Voilà pour l’organisation. La conception des produits d’IA en elle-même s’appuie sur une méthodologie, mise en œuvre dans le cadre de la gestion des produits en seconde vie. Cette expression « seconde vie » désigne le fait qu’un client, en ligne ou depuis une borne en boutique, peut proposer un article à la reprise et obtenir une estimation du prix. Les produits ainsi rachetés seront ensuite proposés en occasion par Decathlon.

Une solution interne pour gérer ce marché de la seconde main préexistait. Elle a été repensée par l’IA Factory pour apporter « plus de performance », commente Corentin Vasseur, Machine Learning Engineer de Decathlon Digital. 

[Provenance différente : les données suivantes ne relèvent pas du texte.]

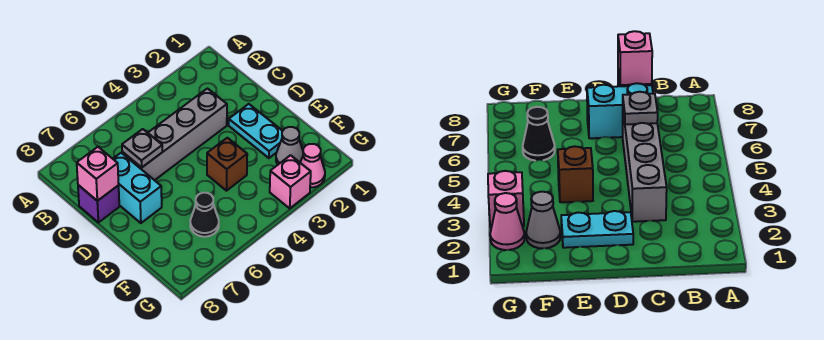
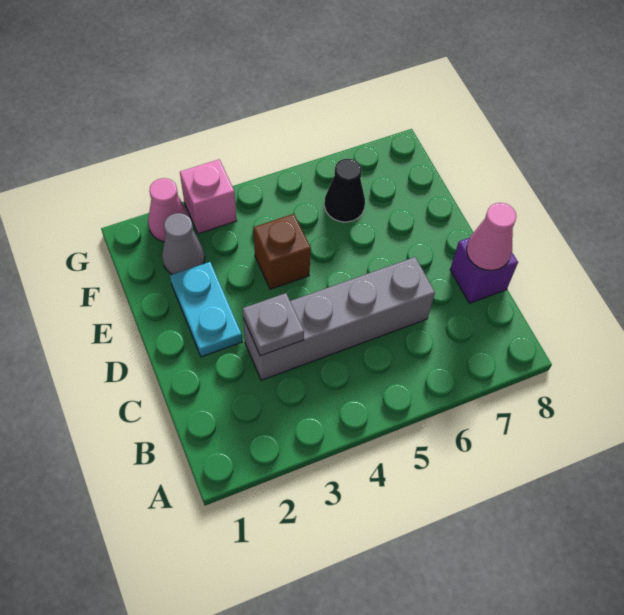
grey plate C6 level 2 -> grey plate C3 level 2
cyan brick C7:D7 level 1 -> none
pink brick C8 level 2 -> pink cone C8 level 2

Avec le métier a été définie « une structure opérationnelle » en appliquant un processus commun à tous les projets : définition du problème ML à résoudre, conception du build, son déploiement en préproduction et production, monitoring du modèle, etc. Ces étapes sont réalisées par une équipe composée de différents profils (Data Value Engineer, Product Manager, Data Scientist, Data Engineer, ML Engineer). 

Ces compétences exploitent les ressources (services d’infrastructure, outillage logiciel, données…) fournies par l’équipe de la plateforme Data. C’est à ce niveau qu’intervient l’ingénieur MLOps, dont la fonction est de fournir « des accélérateurs afin que, demain, nous soyons plus efficaces et rapides dans le développement des solutions d’IA ».

Grâce à ces différents profils et cette méthodologie, la Factory a conçu un modèle de tarification capable d’estimer le prix de rachat du produit et celui de revente. Charge au Data Scientist de concevoir la fonction de gain ou d’objectif optimisant la marge, les chances de revente et l’intérêt pour le revendeur.

La fonction est traitée par plusieurs modèles de machine learning. Un premier estime la probabilité de rachat, soit les chances que le propriétaire du bien accepte la proposition du distributeur. Un second modèle estimera le coût de reconditionnement, un troisième, celui du stockage, etc. Ces modèles multiples composent ainsi le moteur de tarification de Decathlon.

Pour générer de la valeur, il doit encore être rendu disponible, c’est-à-dire mis en production. Différents outils techniques sont pour cela mobilisés (Python, Airflow, mlflow, Databricks, etc.), pour le développement, le run et la supervision.  

Selon Hugo Hamad, toute cette ingénierie est indispensable au « développement de produits. Un produit d’IA est accompagné d’un pack complet de services, dont le support, et d’un outillage permettant de diagnostiquer et gérer des problèmes en production. » L’industrialisation est aussi clé dans l’adoption par le métier et le client final. 

Le directeur de la Factory souligne aussi l’intérêt de s’appuyer sur des ambassadeurs au sein des équipes métiers. Les utilisateurs des produits d’IA doivent aussi être conscients que toutes les fonctionnalités ne pourront être déployées dans la première version. Les développements s’opèrent selon des cycles itératifs avec pour objectif de livrer dans un premier temps une solution « good enough », dixit Didier Mamma. 

Cependant, Hugo Hamad insiste sur le fait qu’il s’agit de développer du code « nativement industriel, pas du jetable. Nous limitons au maximum la dette technique ». Afin de concilier rapidité et code industriel, Decathlon Digital conçoit notamment des « actifs communs » et réutilisables. Hugo Hamad le précise, l’entreprise jongle entre l’achat de solutions ou leur conception en interne et procède à des arbitrages entre vitesse et qualité technique. « Du quick, mais pas du dirty », ajoute-t-il.